Elle admet toutefois qu'il est difficile d'acheter des vêtements durables. "Les gens de mon âge sont plus accros à la fast fashion, ou ils ne pensent pas à la durabilité des vêtements", dit-elle.

Les vêtements recyclés vendus dans des magasins comme Reclothing Bank ont un prix beaucoup plus élevé que les marques de fast fashion en raison de leurs méthodes de production coûteuses.

Et c'est là que réside le véritable problème, explique Sheng Lu, professeur de mode et d'habillement à l'université du Delaware.
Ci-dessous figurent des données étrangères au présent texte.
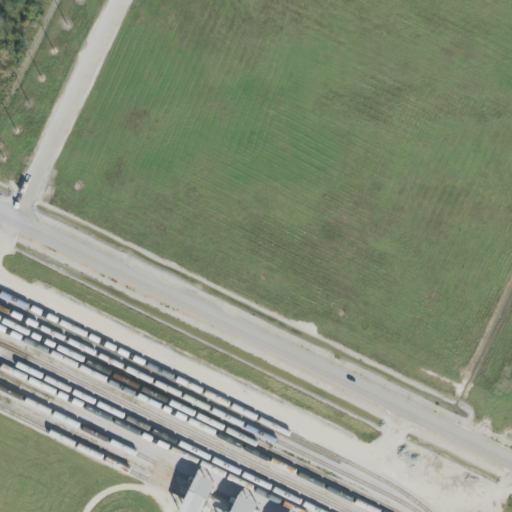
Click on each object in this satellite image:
road: (68, 109)
road: (255, 337)
railway: (5, 346)
railway: (217, 398)
railway: (209, 408)
railway: (197, 415)
railway: (188, 420)
railway: (172, 427)
railway: (160, 434)
railway: (149, 438)
railway: (127, 449)
railway: (105, 460)
building: (191, 493)
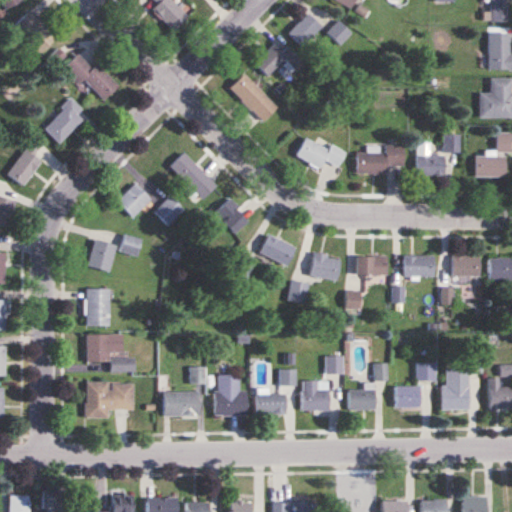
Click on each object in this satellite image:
building: (443, 0)
building: (346, 2)
building: (9, 4)
building: (499, 11)
building: (168, 14)
building: (304, 30)
building: (33, 33)
building: (338, 33)
building: (499, 52)
building: (276, 60)
building: (91, 78)
building: (252, 98)
building: (496, 100)
building: (63, 122)
building: (318, 154)
building: (493, 158)
building: (378, 159)
building: (428, 162)
building: (25, 163)
building: (192, 176)
road: (267, 182)
road: (67, 192)
building: (132, 201)
building: (5, 211)
building: (168, 211)
building: (230, 217)
building: (129, 245)
building: (276, 250)
building: (100, 256)
building: (370, 265)
building: (417, 265)
building: (465, 266)
building: (2, 267)
building: (324, 267)
building: (242, 268)
building: (499, 269)
building: (298, 293)
building: (397, 295)
building: (96, 307)
building: (2, 315)
building: (107, 353)
building: (2, 361)
building: (332, 365)
building: (454, 390)
building: (314, 396)
building: (499, 396)
building: (229, 397)
building: (407, 397)
building: (108, 400)
building: (361, 400)
building: (1, 404)
building: (270, 404)
building: (180, 405)
road: (256, 451)
building: (51, 500)
building: (121, 502)
building: (394, 506)
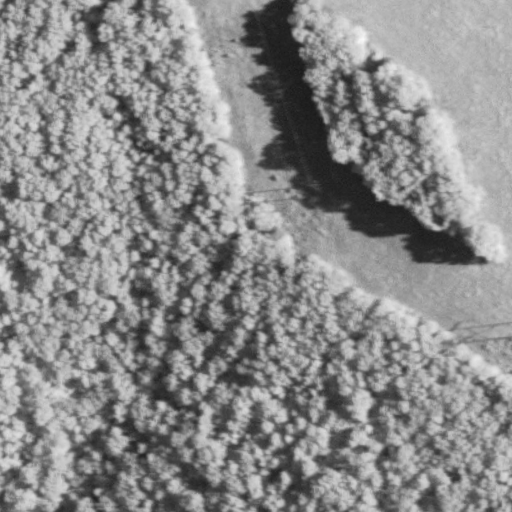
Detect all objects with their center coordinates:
power tower: (297, 197)
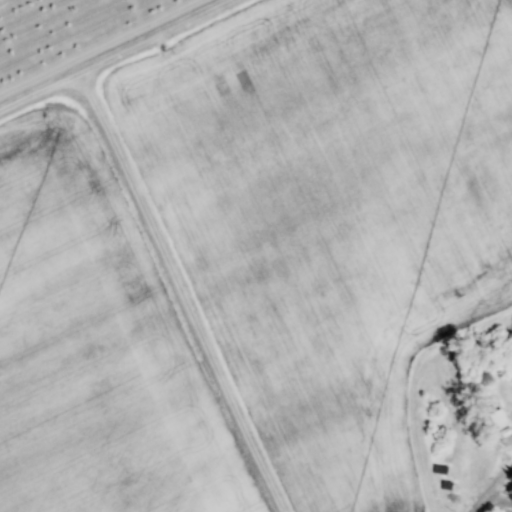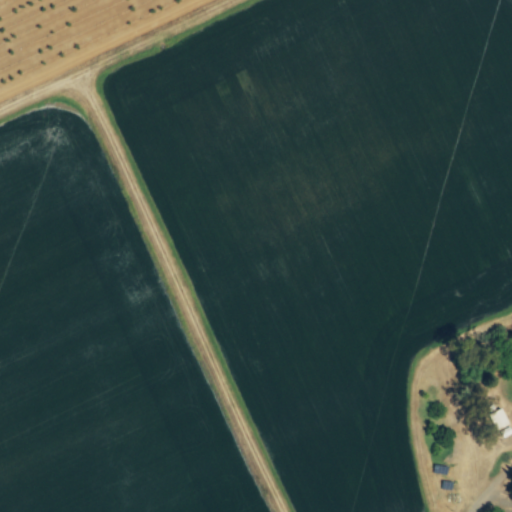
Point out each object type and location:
road: (492, 491)
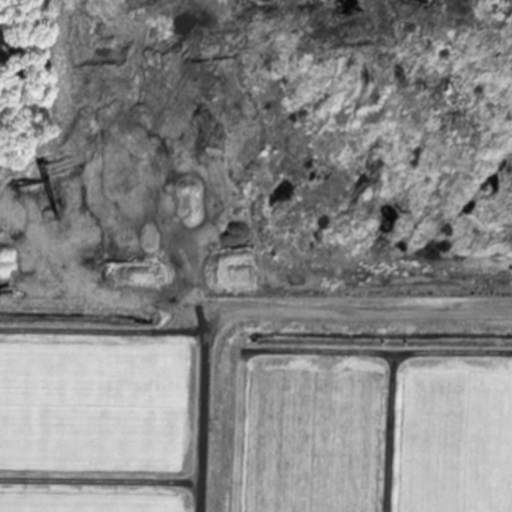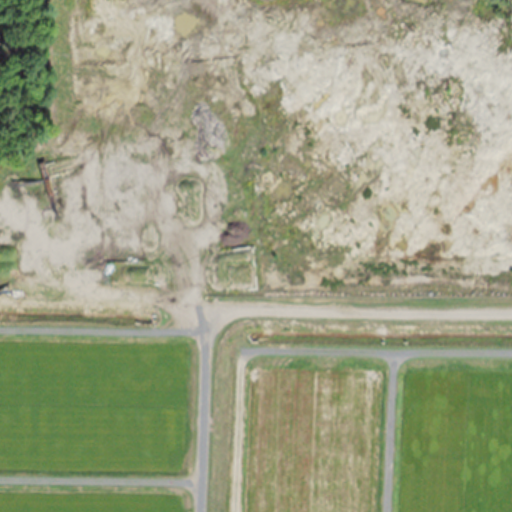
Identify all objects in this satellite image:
landfill: (256, 185)
crop: (254, 441)
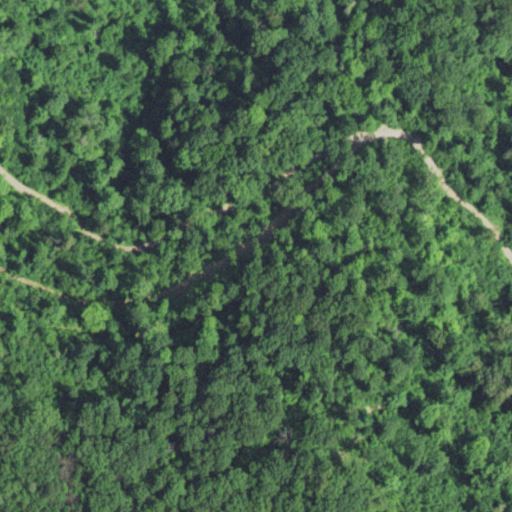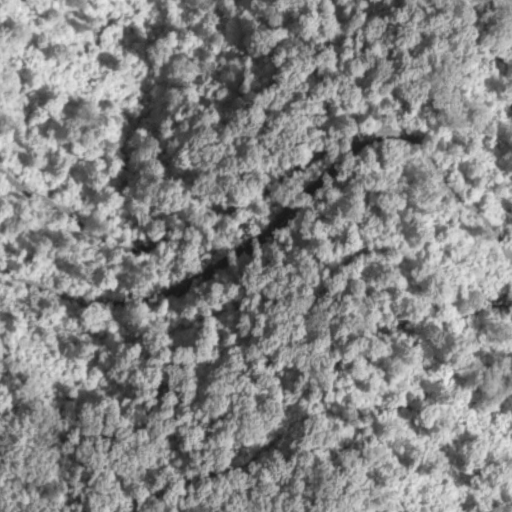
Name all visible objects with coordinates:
road: (252, 185)
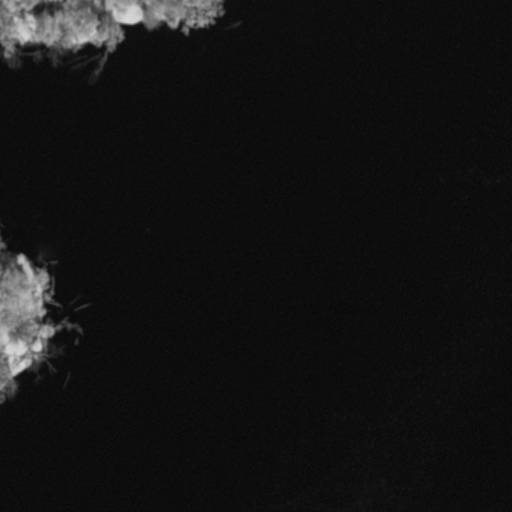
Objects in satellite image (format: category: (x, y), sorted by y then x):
river: (329, 409)
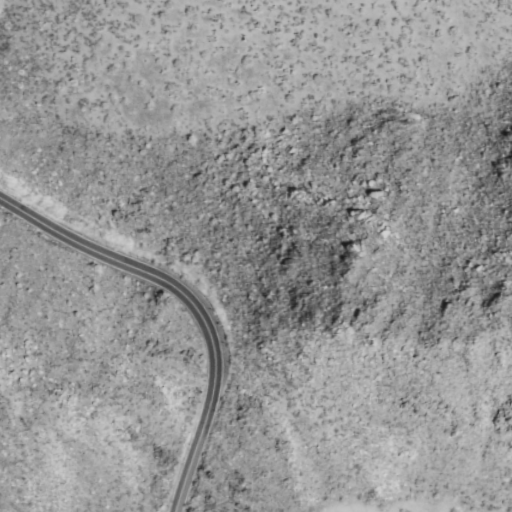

"Les études montrent à plusieurs reprises que les consommateurs ne sont pas prêts à payer plus cher pour des vêtements fabriqués à partir de matériaux recyclés, et qu'ils s'attendent plutôt à un prix inférieur parce qu'ils considèrent que ces vêtements sont fabriqués à partir de produits de seconde main", explique-t-il.

Compte tenu des coûts plus élevés liés à l'acquisition, au tri et au traitement des vêtements usagés, il ne pense pas que la mode durable puisse s'imposer à grande échelle en Chine, où la fabrication des vêtements est très bon marché.

"Les entreprises n'ont pas d'incitation financière", ajoute-t-il.

Pour qu'il y ait un véritable changement, il faut "des signaux plus clairs venant du sommet", a-t-il ajouté, en faisant référence aux objectifs gouvernementaux tels que ceux qui ont propulsé l'industrie des véhicules électriques en Chine.

Toutefois, en Chine, "le gouvernement peut être l'ami de n'importe quel secteur", explique le professeur. Ainsi, si les dirigeants communistes chinois voient un potentiel économique, ils pourraient déclencher un changement de politique qui entraînerait de nouveaux investissements dans le secteur de la mode durable.

Mais pour l'instant, les cônes de coton serré emballés dans du plastique et chargés dans des camions à l'extérieur de l'usine de Wenzhou Tiancheng sont tous destinés à des marchés étrangers, loin de l'endroit où leur voyage de recyclage a commencé.

"La fast fashion n'est certainement pas démodée en Chine", a déclaré Sheng Lu.